● Information shown

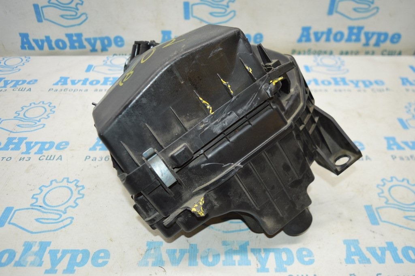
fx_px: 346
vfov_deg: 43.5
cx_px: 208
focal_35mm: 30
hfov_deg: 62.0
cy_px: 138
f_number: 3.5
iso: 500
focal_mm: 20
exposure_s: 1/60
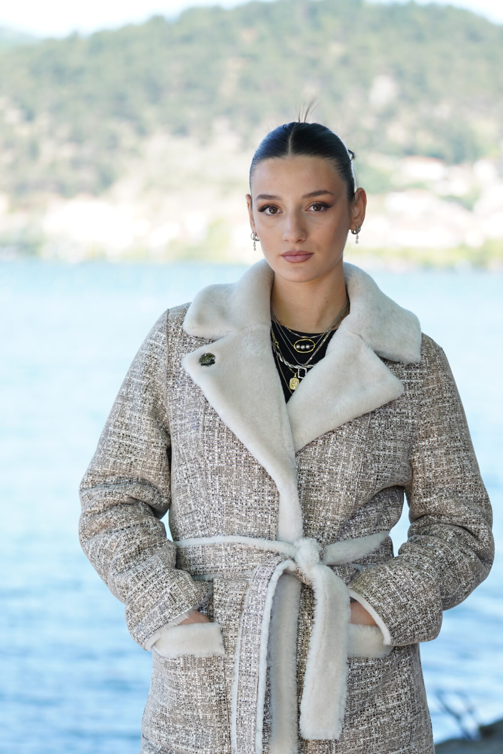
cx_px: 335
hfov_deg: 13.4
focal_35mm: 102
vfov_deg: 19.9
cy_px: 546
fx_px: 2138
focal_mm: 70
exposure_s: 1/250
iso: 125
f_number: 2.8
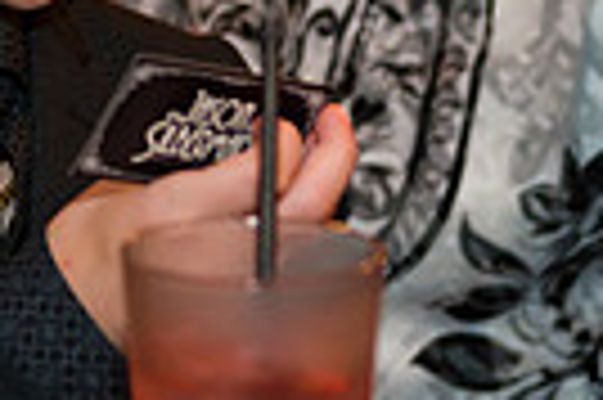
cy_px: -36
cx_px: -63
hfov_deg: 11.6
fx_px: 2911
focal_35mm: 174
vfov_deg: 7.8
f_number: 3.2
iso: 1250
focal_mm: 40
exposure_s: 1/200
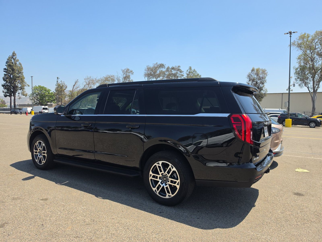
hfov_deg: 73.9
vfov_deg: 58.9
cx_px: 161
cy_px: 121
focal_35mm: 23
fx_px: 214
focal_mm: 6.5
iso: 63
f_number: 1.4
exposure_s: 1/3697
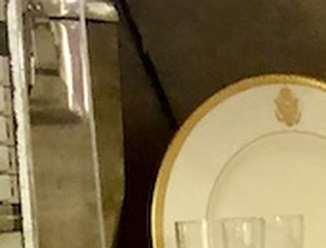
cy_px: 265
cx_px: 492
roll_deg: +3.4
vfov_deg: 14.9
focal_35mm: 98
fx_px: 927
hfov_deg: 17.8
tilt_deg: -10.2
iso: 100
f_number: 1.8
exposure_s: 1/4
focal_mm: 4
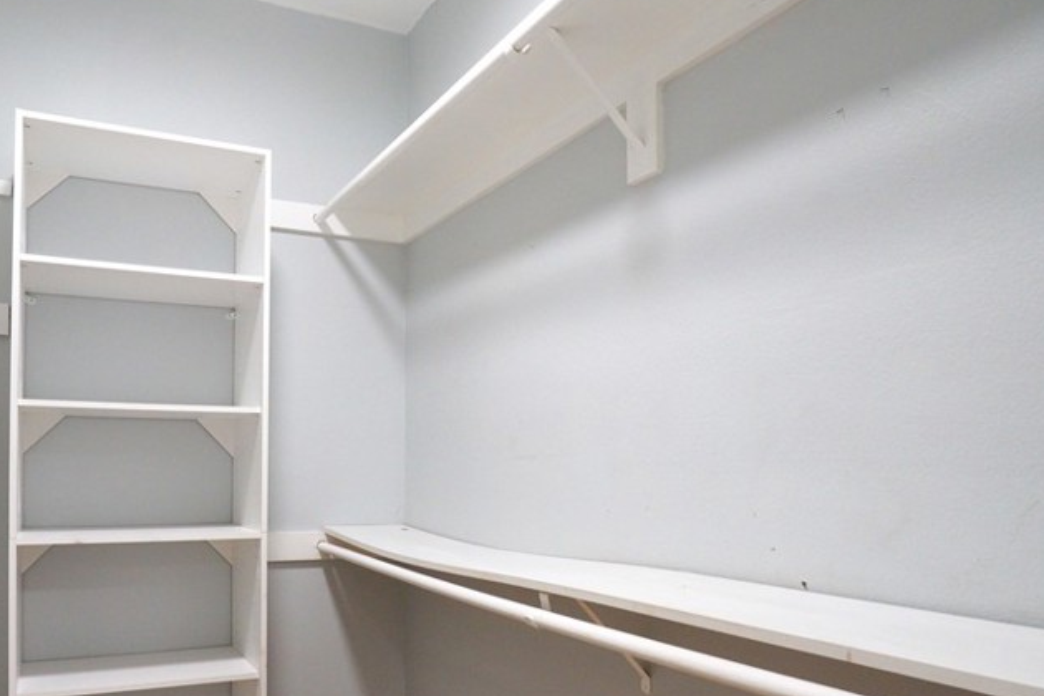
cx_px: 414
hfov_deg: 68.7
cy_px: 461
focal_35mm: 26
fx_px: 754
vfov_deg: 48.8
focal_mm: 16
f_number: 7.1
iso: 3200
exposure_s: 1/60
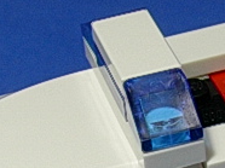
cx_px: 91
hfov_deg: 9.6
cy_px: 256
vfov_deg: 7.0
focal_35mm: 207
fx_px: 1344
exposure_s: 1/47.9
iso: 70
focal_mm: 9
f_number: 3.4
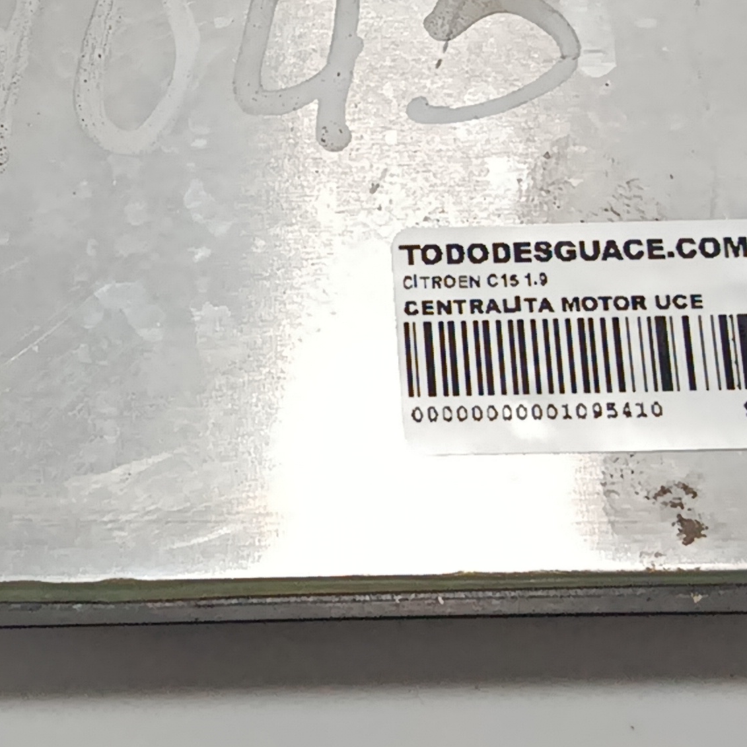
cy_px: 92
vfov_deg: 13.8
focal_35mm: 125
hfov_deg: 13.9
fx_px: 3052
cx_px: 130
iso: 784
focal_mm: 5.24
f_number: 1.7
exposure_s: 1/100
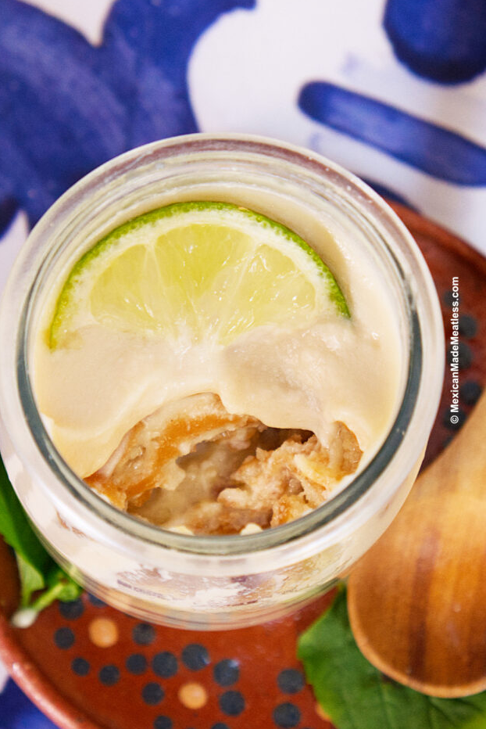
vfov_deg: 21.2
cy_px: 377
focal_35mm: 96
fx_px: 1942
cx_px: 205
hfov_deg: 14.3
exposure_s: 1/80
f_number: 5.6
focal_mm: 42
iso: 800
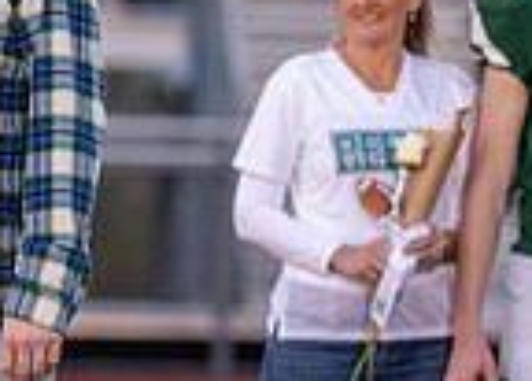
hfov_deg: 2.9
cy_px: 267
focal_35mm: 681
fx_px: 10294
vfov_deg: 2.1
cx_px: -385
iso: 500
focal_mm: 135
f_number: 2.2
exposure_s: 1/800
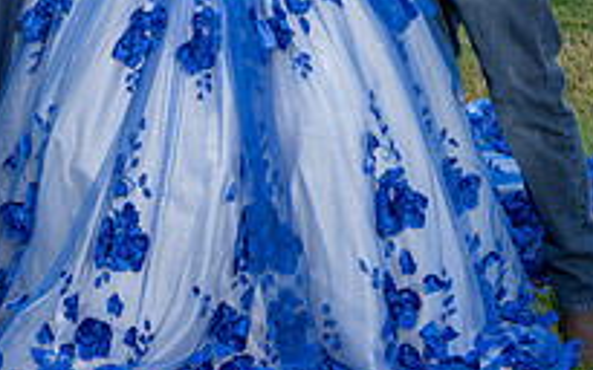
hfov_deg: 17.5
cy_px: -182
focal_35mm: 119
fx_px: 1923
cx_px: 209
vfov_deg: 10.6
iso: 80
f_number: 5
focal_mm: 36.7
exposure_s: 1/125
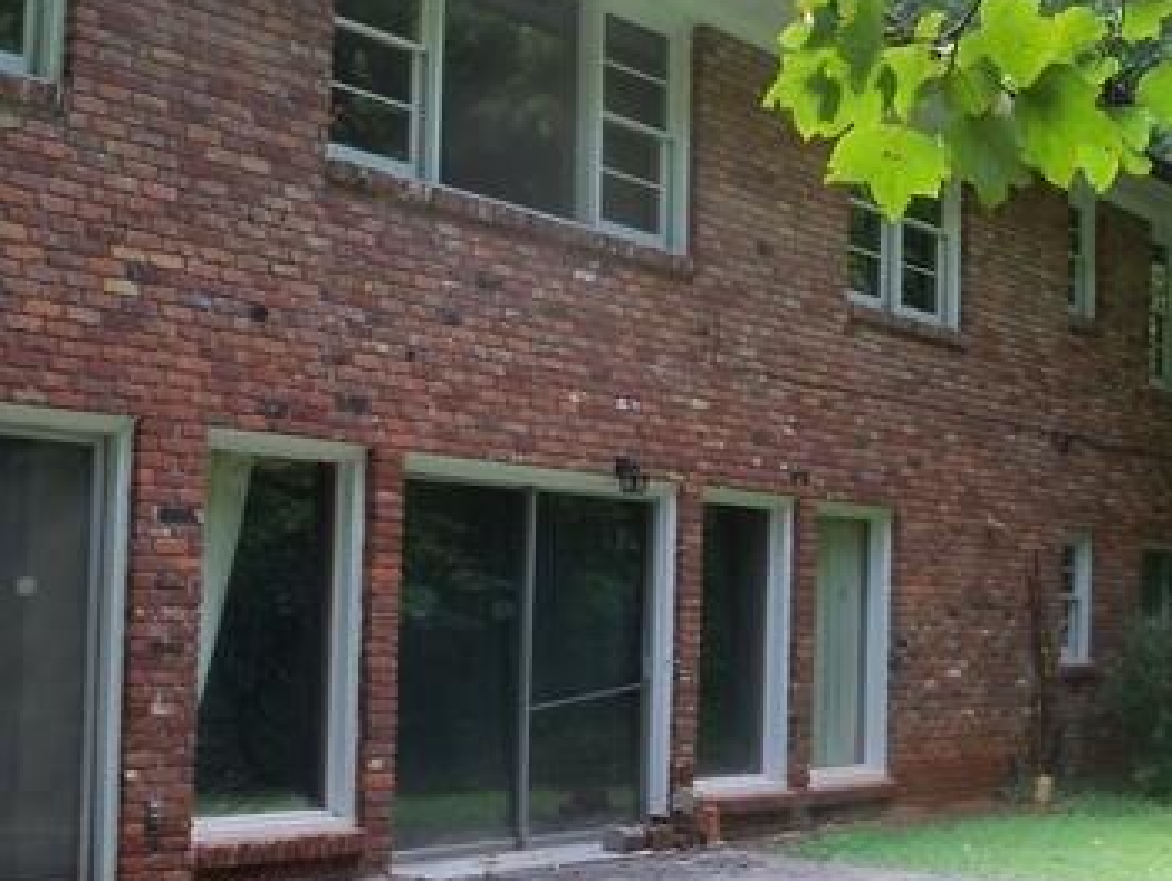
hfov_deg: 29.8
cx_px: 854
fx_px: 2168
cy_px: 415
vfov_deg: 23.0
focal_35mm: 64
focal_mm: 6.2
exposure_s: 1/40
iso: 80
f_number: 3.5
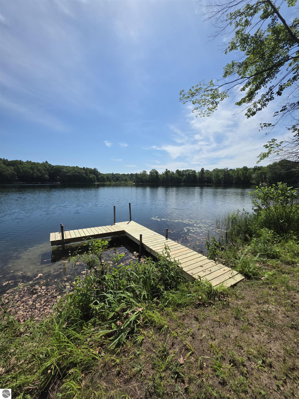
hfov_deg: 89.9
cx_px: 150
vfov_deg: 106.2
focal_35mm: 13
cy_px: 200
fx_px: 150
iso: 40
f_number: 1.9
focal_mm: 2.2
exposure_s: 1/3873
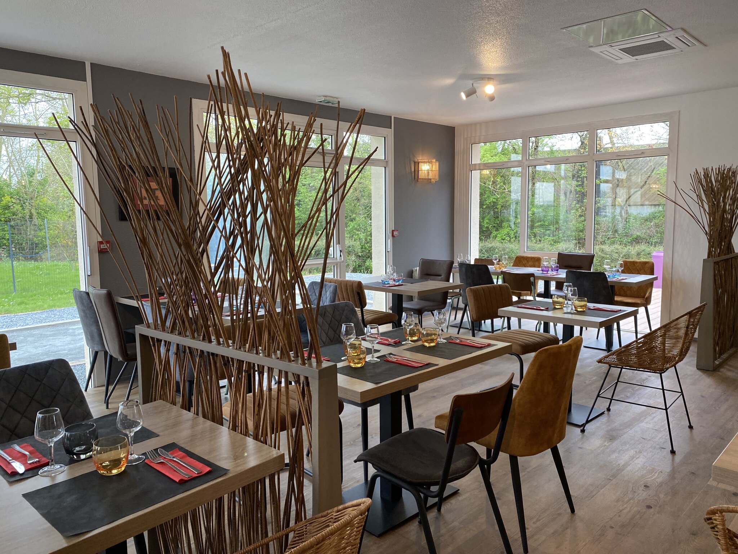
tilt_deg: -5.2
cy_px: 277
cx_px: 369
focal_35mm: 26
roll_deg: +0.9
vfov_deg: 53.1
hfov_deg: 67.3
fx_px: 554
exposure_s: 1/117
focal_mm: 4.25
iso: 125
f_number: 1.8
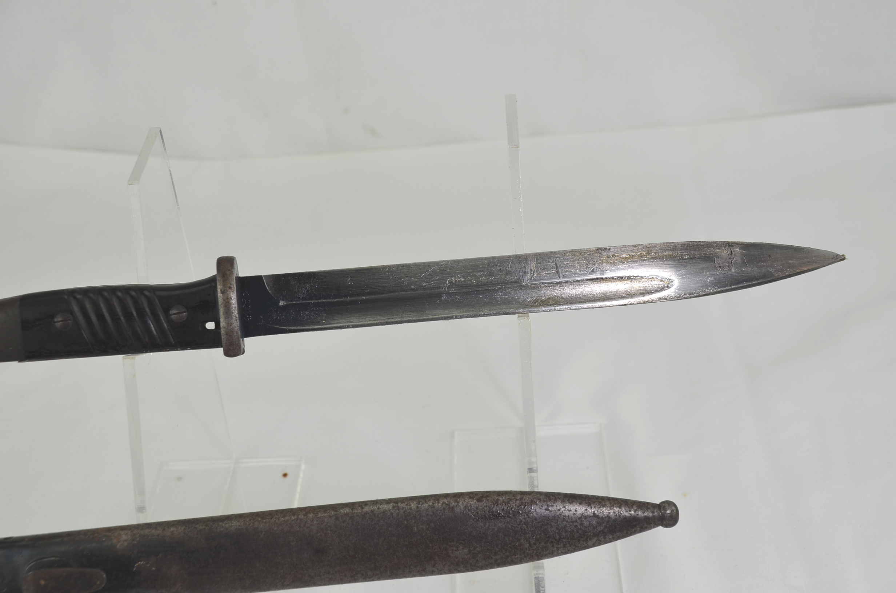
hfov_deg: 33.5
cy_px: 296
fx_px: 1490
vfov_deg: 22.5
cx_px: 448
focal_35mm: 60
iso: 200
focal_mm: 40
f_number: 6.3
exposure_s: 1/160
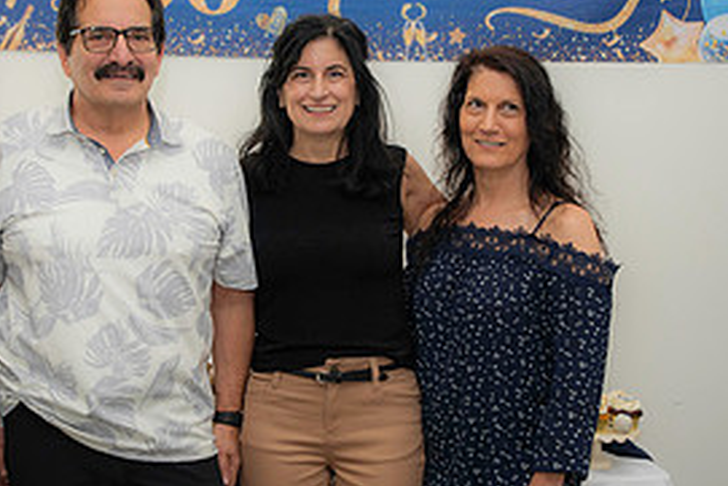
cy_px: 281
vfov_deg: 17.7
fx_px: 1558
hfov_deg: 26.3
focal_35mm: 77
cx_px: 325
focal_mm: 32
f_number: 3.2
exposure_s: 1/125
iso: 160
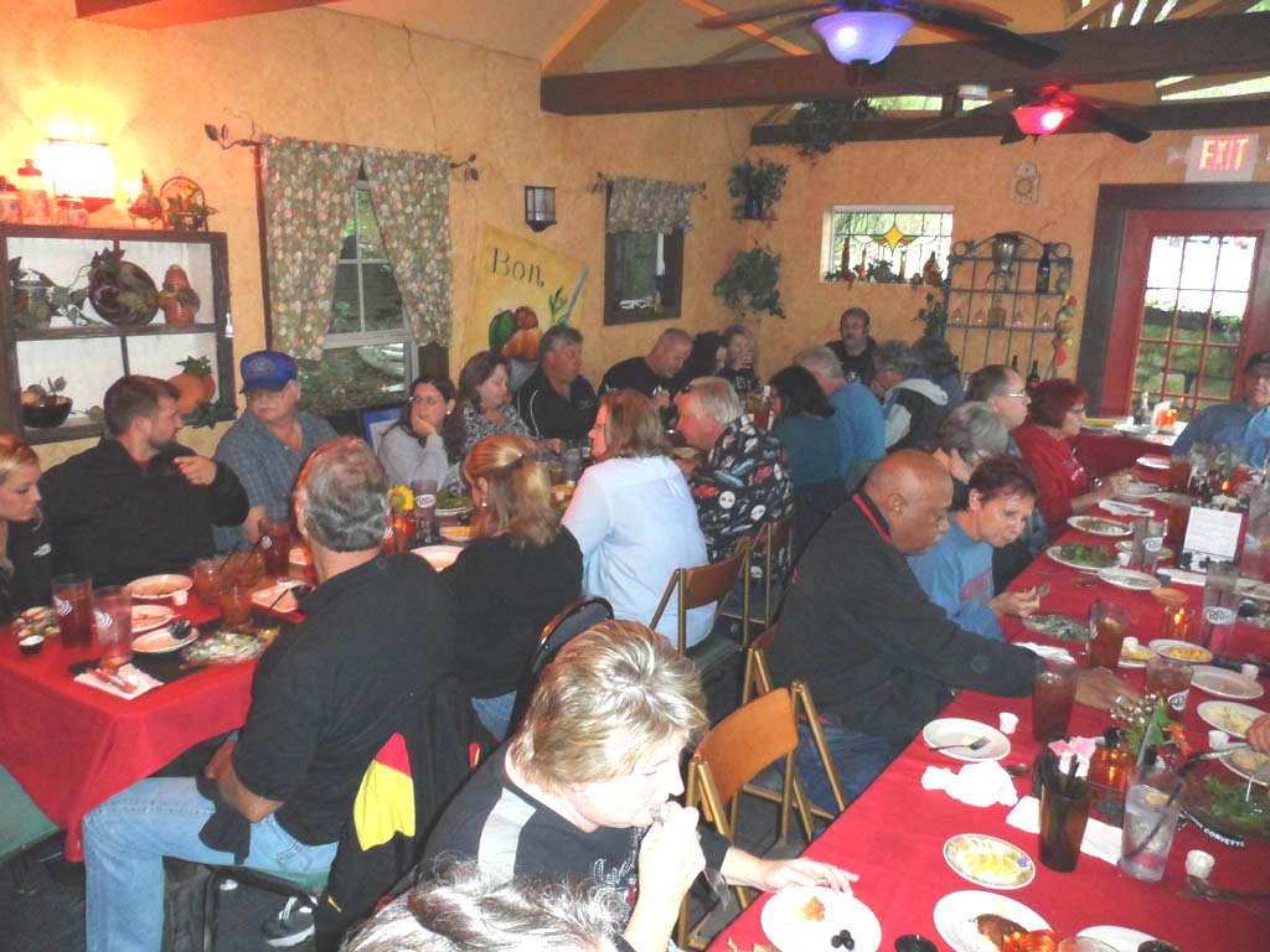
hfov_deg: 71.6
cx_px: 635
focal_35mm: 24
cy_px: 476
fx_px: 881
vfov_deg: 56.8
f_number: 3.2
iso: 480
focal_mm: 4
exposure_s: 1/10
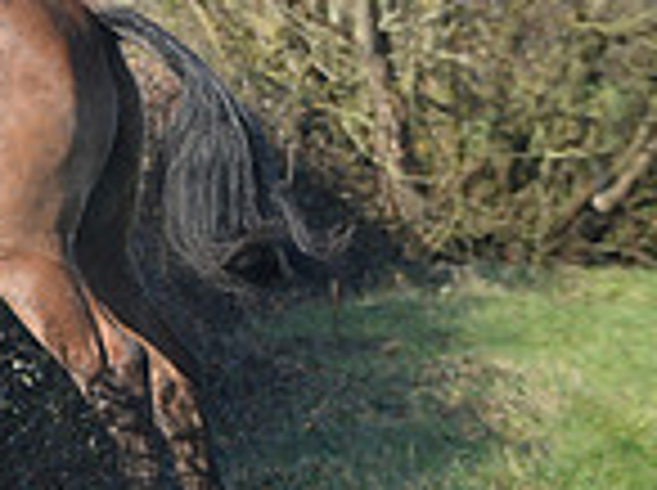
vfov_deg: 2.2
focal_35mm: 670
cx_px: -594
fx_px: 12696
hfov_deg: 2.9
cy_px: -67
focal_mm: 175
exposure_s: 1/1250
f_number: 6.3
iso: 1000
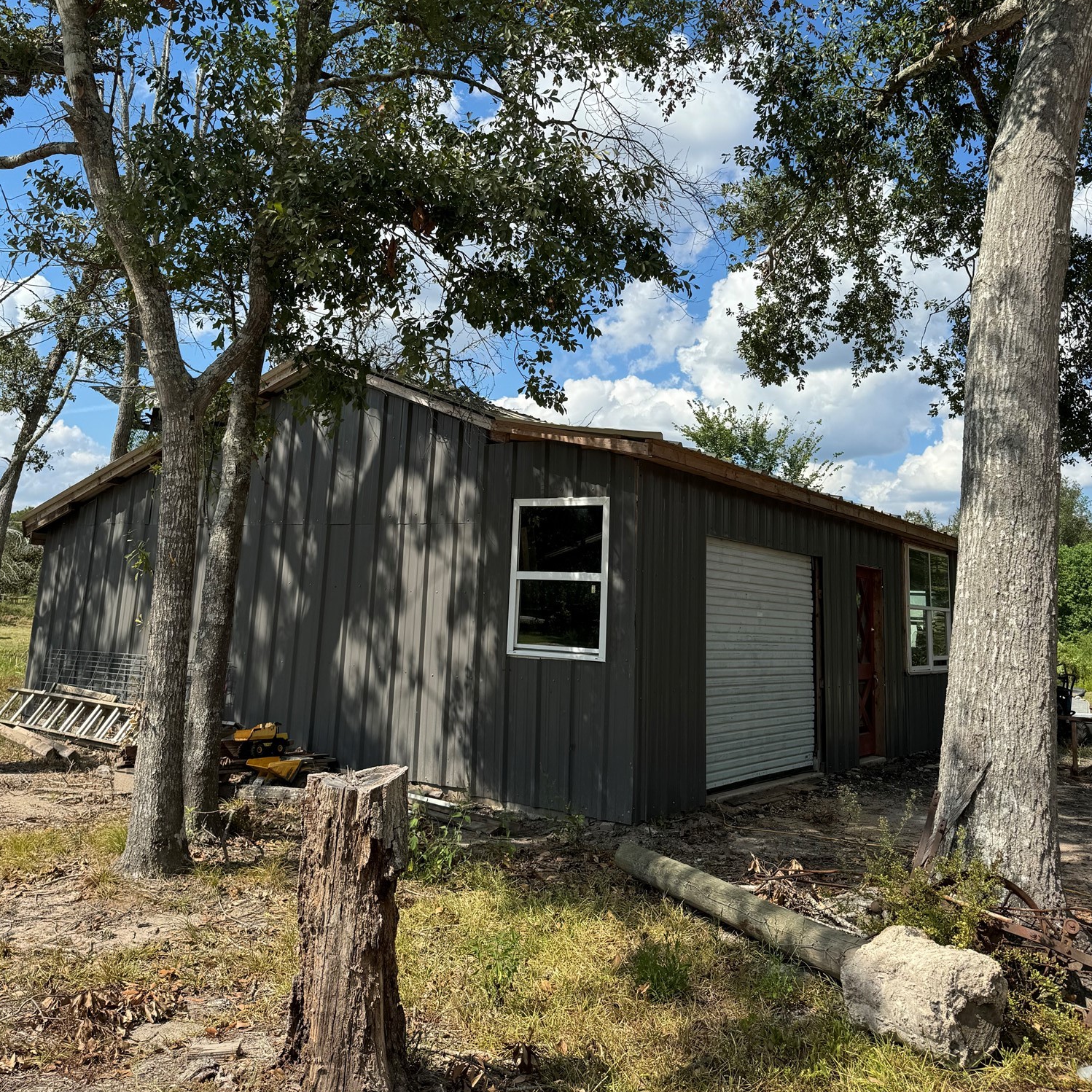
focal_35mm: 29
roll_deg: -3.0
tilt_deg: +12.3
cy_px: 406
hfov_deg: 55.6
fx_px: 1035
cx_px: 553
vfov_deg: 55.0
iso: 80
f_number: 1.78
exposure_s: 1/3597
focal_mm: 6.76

● Problem details
Retype only the lines from the one with "focal_mm: 175" through the final line of the entries, please, and keep the pictures out.

● Expected answer
focal_mm: 175
exposure_s: 1/1250
f_number: 6.3
iso: 1000
focal_35mm: 29
roll_deg: -3.0
tilt_deg: +12.3
cy_px: 406
hfov_deg: 55.6
fx_px: 1035
cx_px: 553
vfov_deg: 55.0
iso: 80
f_number: 1.78
exposure_s: 1/3597
focal_mm: 6.76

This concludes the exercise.